At the Inland Revenue Center, a 400,000-square-foot government office complex, wings are 45 feet wide and 240 feet long, to maximize exterior exposure. The long, narrow floor plates of the building facilitate cross ventilation when windows are open. When the windows are closed, intake louvers draw in fresh air and allow stale air to travel through the building to the roof ridge and towers at the end of each wing. On the top floor, spent air is expelled by a skylight ridge, instead of the stair towers, which would have to have been at least 20 feet higher than the ceiling to draw air adequately. Each of Inland’s three floors has parallel airflow.

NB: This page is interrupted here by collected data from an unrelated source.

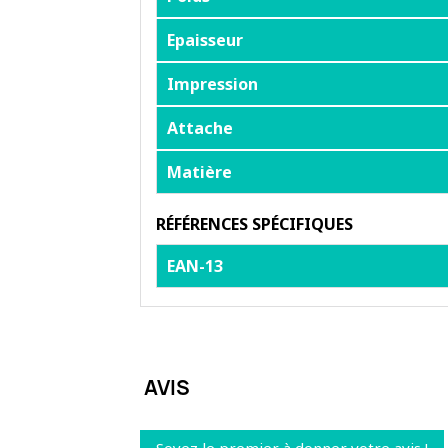
Epaisseur
Impression
Attache
Matière
RÉFÉRENCES SPÉCIFIQUES
EAN-13
AVIS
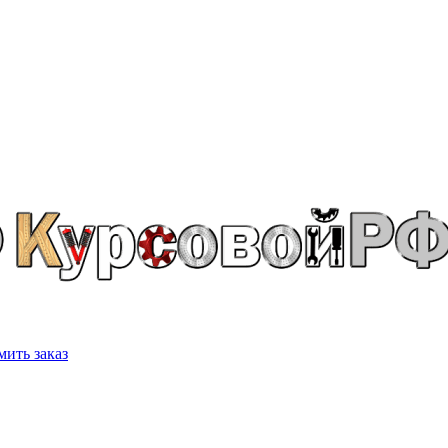
ить заказ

Fans within the raised floor on each level pull fresh air through louvers directly into the cavity. The air travels over heat exchangers, where it is heated if necessary, then moves through a nearby floor grille, where it is introduced in the offices at floor level. Stale, warmer air collects at the ceiling and is drawn along the ceiling until exhausted through the ridge, or stair towers, whose roof raises and lowers to regulate rate.

At the Queen’s Building, window, louver, and chimney forms demarcate the various ventilation strategies—which are principles taught in the classrooms of the building itself. Multiple atrium chimneys exhaust air, supplementing other chimneys in the high-bay lab spaces and auditoriums. The great variety of spaces and their usage at Queen’s calls for a more varied ventilation approach. Here, 100,000 square feet of labs, classrooms, auditoriums, and offices housing the university’s engineering program are either high, narrow spaces exposed on two or more sides, or they open to an atrium. Two small labs for precision work require mechanical ventilation, but aside from these spaces, more passive means are fully explored. Offices utilize simple cross ventilation where possible, with deeper spaces relying on stack ventilation. Underfloor ventilation provides fresh air to auditoriums; as the warm air rises it is pulled out the stacks. Rooms overlooking the atrium have walls punctured with operable panels that can be changed to control ventilation.

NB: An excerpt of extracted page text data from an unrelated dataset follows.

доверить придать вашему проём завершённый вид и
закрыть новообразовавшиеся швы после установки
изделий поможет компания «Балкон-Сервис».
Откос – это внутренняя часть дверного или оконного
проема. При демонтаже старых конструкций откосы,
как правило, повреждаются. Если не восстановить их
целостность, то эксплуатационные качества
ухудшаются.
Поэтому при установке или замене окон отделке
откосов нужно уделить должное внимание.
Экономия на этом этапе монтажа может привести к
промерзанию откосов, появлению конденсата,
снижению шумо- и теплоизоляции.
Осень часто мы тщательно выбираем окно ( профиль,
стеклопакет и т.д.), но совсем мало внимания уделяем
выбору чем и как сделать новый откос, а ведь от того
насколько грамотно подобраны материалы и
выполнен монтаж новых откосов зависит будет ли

These projects illustrate the nuances of chimney caps and tower tops, which are critical to ventilation design. The towers at the Inland Revenue Center absorb solar energy to create and assist draw. By contrast, another project by Michael Hopkins and Partners, this one at Nottingham University, uses tower-top cowlings that rotate in the wind. With openings facing downwind, the wind pressure differentials over the building and across the cowlings create draw. At Queen’s, the chimneys, with four faces, are designed to draw regardless of wind direction and are solar-assisted. Much recent work utilizes this principle, instead of the temperature differences that drive the stack effect to foster air movement. Potential advantages of this strategy include chimney diameters that are smaller than those usually required to create the stack effect.